> **Direction**
Can you write the next part of the guide on running eHive pipelines, picking up right after its final sentence?

> **Source excerpt**
——
Running eHive pipelines


A quick overview

Each eHive pipeline is a potentially complex computational process.

Whether it runs locally, on the farm, or on multiple compute resources, this process is centred around a "blackboard" (a MySQL, SQLite or PostgreSQL database) where individual jobs of the pipeline are created, claimed by independent Workers and later recorded as done or failed.

Running the pipeline involves the following steps:


Initialization of the pipeline database

Every eHive pipeline is centered around a "blackboard", which is usually a MySQL/SQLite/PostgreSQL database. This database contains both static information (general definition of analyses, associated runnables, parameters and resources, dependency rules, etc) and runtime information about states of single jobs running on the farm or locally.

By initialization we mean an act of moulding one such new pipeline database from a PipeConfig file. This is done by feeding the PipeConfig file to ensembl-hive/scripts/init_pipeline.pl script.
——
> **Data lines**
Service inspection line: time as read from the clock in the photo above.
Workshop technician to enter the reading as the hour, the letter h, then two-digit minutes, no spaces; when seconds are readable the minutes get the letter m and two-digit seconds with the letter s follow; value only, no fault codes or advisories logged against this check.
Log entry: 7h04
——
> **Right answer**
A typical example:

		init_pipeline.pl Bio::EnsEMBL::Hive::PipeConfig::LongMult_conf -pipeline_url mysql://user:password@host:port/long_mult
    

It will create a MySQL pipeline database called 'long_mult' with the given connection parameters. In case of newer PipeConfig files these could be the only parameters needed, as the rest could be set at a later stage via "seeding" (see below).

If heavy concurrent traffic to the database is not expected, we may choose to keep the blackboard in a local SQLite file:

		init_pipeline.pl Bio::EnsEMBL::Hive::PipeConfig::LongMult_conf -pipeline_url sqlite:///long_mult
    

In the latter case no other connection parameters except for the filename are necessary, so they are skipped.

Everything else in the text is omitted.